Berbicara Sengkuni dan politik memang sangat asyik. Siapa Sengkuni itu? Ia adalah paman dari para Kurawa. Ia adik kandung dari ibu para Kurawa yang bernama Gendari. Â Ia pula yang menjadi pengasuh para Kurawa. Jadi soal kualitas dan perihidup Kurawa bisa dilihat dari siapa Sengkuni dan apa yang ia tanamkan dan ajarkan.
Sengkuni yang lahir sebagai anak ke empat dalam sebuah istana, namun ia kurang beruntung karena lahir dalam kondisi yang "tidak membanggakan." Ia lahir sebagai bayi yang kecil, kurus, dan berbeda dengan dua abang dan kakak perempuannya yang membanggakan. Belum lagi sikap Prabu Keswara yang memberinya nama Pangeran Trigantalpati. Sang Prabu Keswara seolah malu memiliki putera ini, ia tidak pernah membawa di dalam pertemuan dengan tamu.

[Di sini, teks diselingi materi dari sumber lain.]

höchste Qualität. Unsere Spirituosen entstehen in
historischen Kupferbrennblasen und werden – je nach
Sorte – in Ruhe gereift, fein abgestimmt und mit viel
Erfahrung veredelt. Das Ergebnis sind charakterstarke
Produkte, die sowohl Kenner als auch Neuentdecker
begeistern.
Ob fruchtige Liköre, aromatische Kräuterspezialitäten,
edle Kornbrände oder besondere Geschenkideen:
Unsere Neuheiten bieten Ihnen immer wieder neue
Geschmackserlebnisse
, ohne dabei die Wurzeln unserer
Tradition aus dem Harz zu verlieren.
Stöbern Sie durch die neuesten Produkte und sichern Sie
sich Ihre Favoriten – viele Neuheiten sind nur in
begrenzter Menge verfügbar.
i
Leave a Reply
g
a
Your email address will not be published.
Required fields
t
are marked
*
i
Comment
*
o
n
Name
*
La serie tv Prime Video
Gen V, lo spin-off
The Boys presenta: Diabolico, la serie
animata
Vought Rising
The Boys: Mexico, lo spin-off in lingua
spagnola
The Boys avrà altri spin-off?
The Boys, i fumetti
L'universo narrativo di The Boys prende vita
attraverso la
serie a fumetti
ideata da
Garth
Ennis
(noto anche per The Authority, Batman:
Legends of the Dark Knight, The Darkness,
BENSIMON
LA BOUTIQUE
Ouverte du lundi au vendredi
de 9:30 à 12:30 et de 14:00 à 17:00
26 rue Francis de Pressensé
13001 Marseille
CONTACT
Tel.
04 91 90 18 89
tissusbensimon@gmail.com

Jika abang-abangnya diajarkan ilmu kanuragan dan pengajaran kelas istana, tidak demikian dengan Trigantalpati kecil. Ia hanya mengintip dan belajar olah kanuragan dari para abangnya. Pendidikan otodidak yang membuatnya makin minder. Apalagi adiknya pun lahir dengan badan yang lebih bagus. Ia makin terpuruk.
Mengambil pusaka tamu, membuat Trigantalpati membuat kekacauan dan banjir separo kerajaan. Ia merasa makin tertekan dan ia pergi mengelana dan berganti nama menjadi Arya Suman. Ia berkeliling dari desa ke desa, menjual hiburan dengan cara dia berbicara yang aneh dan tidak jelas. Namun ia juga merasa berat dengan hidup yang bertolak belakang dengan istana.
Kepulangannya tidak mendapatkan sambutan sebagaimana ia bayangkan. Malah berita menyesakan ketika abangnya Gandariya menjadi pangeran anom, yang akan mewarisi tahta Plasajenar, Arya Suman juga mengukuhkan diri menjadi Pangeran Sengkuni. Apa yang ia lakukan jelas hanya menjadi bahan olok-olokan penghuni istana. Kalau kini mungkin menjadi bahan bully-an kelas wahid.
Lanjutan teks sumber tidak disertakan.